*EXERCISE PROMPT*: Look through the records below and collect all lines that hold the string "María".

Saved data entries

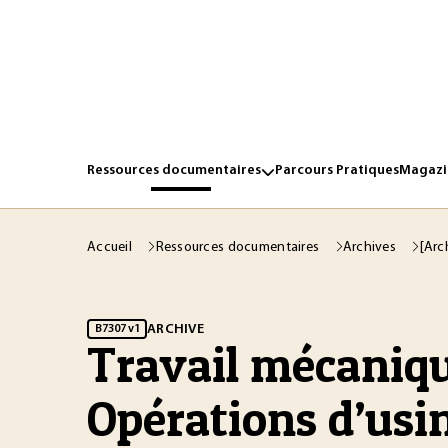
Ressources documentaires
Parcours Pratiques
Magazin
Accueil
Ressources documentaires
Archives
[Arc
ARCHIVE
B7307 v1
Travail mécaniqu
Opérations d’usi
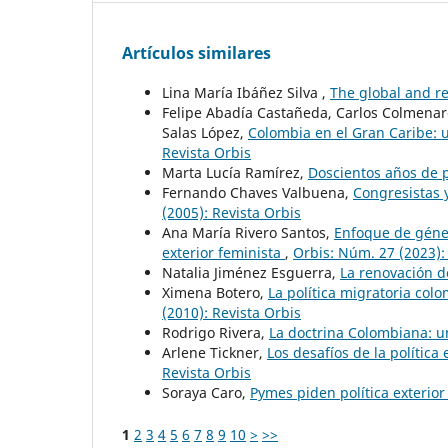
Artículos similares
Lina María Ibáñez Silva ,
The global and 
Felipe Abadía Castañeda, Carlos Colmenare
Salas López,
Colombia en el Gran Caribe: 
Revista Orbis
Marta Lucía Ramírez,
Doscientos años de p
Fernando Chaves Valbuena,
Congresistas 
(2005): Revista Orbis
Ana María Rivero Santos,
Enfoque de géner
exterior feminista
,
Orbis: Núm. 27 (2023):
Natalia Jiménez Esguerra,
La renovación de
Ximena Botero,
La política migratoria col
(2010): Revista Orbis
Rodrigo Rivera,
La doctrina Colombiana: u
Arlene Tickner,
Los desafíos de la polític
Revista Orbis
Soraya Caro,
Pymes piden política exterio
1
2
3
4
5
6
7
8
9
10
>
>>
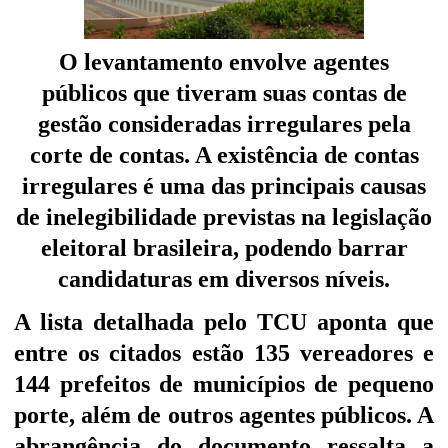
O levantamento envolve agentes
públicos que tiveram suas contas de
gestão consideradas irregulares pela
corte de contas. A existência de contas
irregulares é uma das principais causas
de inelegibilidade previstas na legislação
eleitoral brasileira, podendo barrar
candidaturas em diversos níveis.
A lista detalhada pelo TCU aponta que
entre os citados estão 135 vereadores e
144 prefeitos de municípios de pequeno
porte, além de outros agentes públicos. A
abrangência do documento ressalta a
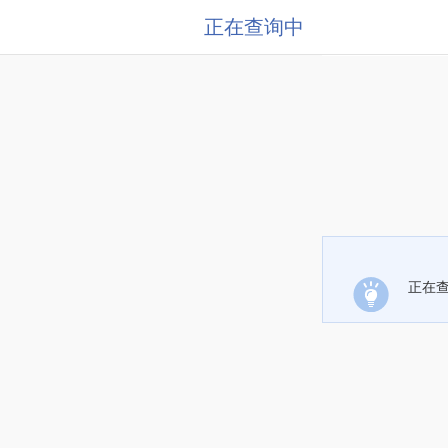
正在查询中
正在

*EXPECTED ANSWER*:
Lina María Ibáñez Silva ,
Ana María Rivero Santos,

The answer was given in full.